M. de Claudieuse eut un geste de colère, et vivement :
– Eh bien ! répondit-il, mes relations avec monsieur de
Boiscoran ne sont ni bonnes ni mauvaises ; nous n'en avons
pas.
– On prétend, je l'ai entendu dire, que vous êtes fort mal
ensemble…
– Ni bien, ni mal. Je ne quitte pas le Valpinson. Monsieur de
Boiscoran vit à Paris les trois quarts de l'année. Il n'est jamais
venu chez moi, je n'ai jamais mis les pieds chez lui.
– On vous a entendu vous exprimer sur son compte en termes peu
mesurés…
– C'est possible. Nous n'avons ni le même âge, ni les mêmes
goûts, ni les mêmes opinions, ni les mêmes croyances. Il est jeune,
je suis vieux. Il aime Paris et le monde, je n'aime que ma solitude
et la chasse. Je suis légitimiste, il était orléaniste et est
devenu démocrate. Je crois que seul le descendant de nos rois
légitimes peut sauver notre pays, il est persuadé que la République
est le salut de la France. Mais on peut être ennemis politiques
sans cesser de s'estimer. Monsieur de Boiscoran est un galant
homme. Il est de ceux qui, pendant la guerre, ont fait bravement
leur devoir, il s'est bien battu, il a été blessé.

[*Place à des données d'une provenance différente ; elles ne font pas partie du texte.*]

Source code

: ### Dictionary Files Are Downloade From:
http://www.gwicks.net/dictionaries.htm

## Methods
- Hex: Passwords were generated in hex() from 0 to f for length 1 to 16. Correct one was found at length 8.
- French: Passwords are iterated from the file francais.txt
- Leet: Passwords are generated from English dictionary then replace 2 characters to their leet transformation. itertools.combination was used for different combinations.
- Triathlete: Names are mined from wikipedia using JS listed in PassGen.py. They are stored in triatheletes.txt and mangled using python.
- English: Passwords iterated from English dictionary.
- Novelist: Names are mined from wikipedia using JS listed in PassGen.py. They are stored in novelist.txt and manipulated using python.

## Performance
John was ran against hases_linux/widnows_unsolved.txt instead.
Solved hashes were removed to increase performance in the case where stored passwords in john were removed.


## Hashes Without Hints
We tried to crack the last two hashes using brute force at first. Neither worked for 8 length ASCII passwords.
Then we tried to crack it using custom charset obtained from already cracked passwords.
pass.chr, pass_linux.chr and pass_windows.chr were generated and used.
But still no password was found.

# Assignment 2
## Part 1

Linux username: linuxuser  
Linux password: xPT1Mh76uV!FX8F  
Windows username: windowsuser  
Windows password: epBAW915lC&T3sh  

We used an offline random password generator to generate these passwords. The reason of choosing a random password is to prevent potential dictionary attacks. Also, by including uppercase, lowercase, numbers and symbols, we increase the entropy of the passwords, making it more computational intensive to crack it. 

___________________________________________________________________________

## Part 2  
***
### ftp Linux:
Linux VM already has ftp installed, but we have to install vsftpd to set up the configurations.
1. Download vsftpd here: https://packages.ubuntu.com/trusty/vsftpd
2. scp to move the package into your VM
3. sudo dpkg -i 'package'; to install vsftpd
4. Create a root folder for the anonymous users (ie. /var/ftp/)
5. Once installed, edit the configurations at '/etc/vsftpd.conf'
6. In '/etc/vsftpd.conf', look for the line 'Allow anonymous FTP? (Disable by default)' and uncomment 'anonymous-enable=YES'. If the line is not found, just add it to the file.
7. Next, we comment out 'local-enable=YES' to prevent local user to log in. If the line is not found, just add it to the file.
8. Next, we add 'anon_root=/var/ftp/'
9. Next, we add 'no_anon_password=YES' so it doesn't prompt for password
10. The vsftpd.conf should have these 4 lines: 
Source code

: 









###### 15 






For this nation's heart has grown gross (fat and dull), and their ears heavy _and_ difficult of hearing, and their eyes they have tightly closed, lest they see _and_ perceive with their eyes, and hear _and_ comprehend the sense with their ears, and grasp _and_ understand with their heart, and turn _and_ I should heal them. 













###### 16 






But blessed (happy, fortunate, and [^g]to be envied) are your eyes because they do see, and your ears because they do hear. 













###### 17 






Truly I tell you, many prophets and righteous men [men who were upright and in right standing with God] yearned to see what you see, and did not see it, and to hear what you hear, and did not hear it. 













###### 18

Soigneusement, M. Galpin-Daveline notait les réponses du comte.
Ayant fini :
– Il ne s'agit pas seulement de dissentiments politiques,
reprit-il. Vous avez eu avec monsieur de Boiscoran des conflits
d'intérêts…
– Insignifiants.
– Pardon, vous avez échangé du papier timbré.
– Nos terres se touchent, monsieur. Il y a entre nous un
malheureux cours d'eau qui est pour les riverains un éternel sujet
de contestations.
M. Galpin-Daveline hochait la tête.
– Vous n'avez pas eu que ces différends, monsieur, dit-il.